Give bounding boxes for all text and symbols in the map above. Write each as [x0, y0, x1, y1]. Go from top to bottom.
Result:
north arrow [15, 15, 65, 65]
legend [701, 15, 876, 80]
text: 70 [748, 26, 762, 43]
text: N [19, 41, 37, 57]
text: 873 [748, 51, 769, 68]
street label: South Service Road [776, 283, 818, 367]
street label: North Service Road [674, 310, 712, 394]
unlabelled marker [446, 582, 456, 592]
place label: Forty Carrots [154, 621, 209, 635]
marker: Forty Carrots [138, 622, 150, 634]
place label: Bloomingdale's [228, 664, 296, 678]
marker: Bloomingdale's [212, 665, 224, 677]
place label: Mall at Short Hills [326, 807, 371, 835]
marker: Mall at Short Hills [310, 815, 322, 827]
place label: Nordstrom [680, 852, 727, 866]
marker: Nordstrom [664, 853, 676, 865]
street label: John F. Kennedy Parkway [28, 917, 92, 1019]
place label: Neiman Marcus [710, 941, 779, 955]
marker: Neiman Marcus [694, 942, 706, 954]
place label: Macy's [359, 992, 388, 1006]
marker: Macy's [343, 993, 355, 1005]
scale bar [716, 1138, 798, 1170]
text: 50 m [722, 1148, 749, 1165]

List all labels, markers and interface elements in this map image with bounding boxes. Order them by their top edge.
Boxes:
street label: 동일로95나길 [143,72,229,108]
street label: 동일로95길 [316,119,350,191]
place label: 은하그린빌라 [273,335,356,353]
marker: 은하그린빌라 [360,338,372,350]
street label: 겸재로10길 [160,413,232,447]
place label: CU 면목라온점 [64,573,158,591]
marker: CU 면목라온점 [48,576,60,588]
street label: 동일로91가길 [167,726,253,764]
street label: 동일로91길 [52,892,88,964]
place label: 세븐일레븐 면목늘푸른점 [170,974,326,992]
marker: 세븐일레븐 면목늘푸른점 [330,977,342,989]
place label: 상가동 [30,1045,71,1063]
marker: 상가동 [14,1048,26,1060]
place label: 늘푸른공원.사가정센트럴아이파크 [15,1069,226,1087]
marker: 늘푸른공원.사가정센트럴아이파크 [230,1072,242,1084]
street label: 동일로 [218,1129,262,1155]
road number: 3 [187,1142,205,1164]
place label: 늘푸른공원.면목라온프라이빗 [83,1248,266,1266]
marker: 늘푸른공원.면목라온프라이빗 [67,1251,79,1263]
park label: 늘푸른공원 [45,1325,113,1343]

--- --- ---

YOUR TASK | So that nothing is lost, restate all the material word for word.

WRITTEN ANSWER |
Give bounding boxes for all text and symbols in the map above. Write each as [x0, y0, x1, y1]. Go from top to bottom.
Result:
north arrow [15, 15, 65, 65]
legend [701, 15, 876, 80]
text: 70 [748, 26, 762, 43]
text: N [19, 41, 37, 57]
text: 873 [748, 51, 769, 68]
street label: South Service Road [776, 283, 818, 367]
street label: North Service Road [674, 310, 712, 394]
unlabelled marker [446, 582, 456, 592]
place label: Forty Carrots [154, 621, 209, 635]
marker: Forty Carrots [138, 622, 150, 634]
place label: Bloomingdale's [228, 664, 296, 678]
marker: Bloomingdale's [212, 665, 224, 677]
place label: Mall at Short Hills [326, 807, 371, 835]
marker: Mall at Short Hills [310, 815, 322, 827]
place label: Nordstrom [680, 852, 727, 866]
marker: Nordstrom [664, 853, 676, 865]
street label: John F. Kennedy Parkway [28, 917, 92, 1019]
place label: Neiman Marcus [710, 941, 779, 955]
marker: Neiman Marcus [694, 942, 706, 954]
place label: Macy's [359, 992, 388, 1006]
marker: Macy's [343, 993, 355, 1005]
scale bar [716, 1138, 798, 1170]
text: 50 m [722, 1148, 749, 1165]

List all labels, markers and interface elements in this map image with bounding boxes. Order them by their top edge.
Boxes:
street label: 동일로95나길 [143,72,229,108]
street label: 동일로95길 [316,119,350,191]
place label: 은하그린빌라 [273,335,356,353]
marker: 은하그린빌라 [360,338,372,350]
street label: 겸재로10길 [160,413,232,447]
place label: CU 면목라온점 [64,573,158,591]
marker: CU 면목라온점 [48,576,60,588]
street label: 동일로91가길 [167,726,253,764]
street label: 동일로91길 [52,892,88,964]
place label: 세븐일레븐 면목늘푸른점 [170,974,326,992]
marker: 세븐일레븐 면목늘푸른점 [330,977,342,989]
place label: 상가동 [30,1045,71,1063]
marker: 상가동 [14,1048,26,1060]
place label: 늘푸른공원.사가정센트럴아이파크 [15,1069,226,1087]
marker: 늘푸른공원.사가정센트럴아이파크 [230,1072,242,1084]
street label: 동일로 [218,1129,262,1155]
road number: 3 [187,1142,205,1164]
place label: 늘푸른공원.면목라온프라이빗 [83,1248,266,1266]
marker: 늘푸른공원.면목라온프라이빗 [67,1251,79,1263]
park label: 늘푸른공원 [45,1325,113,1343]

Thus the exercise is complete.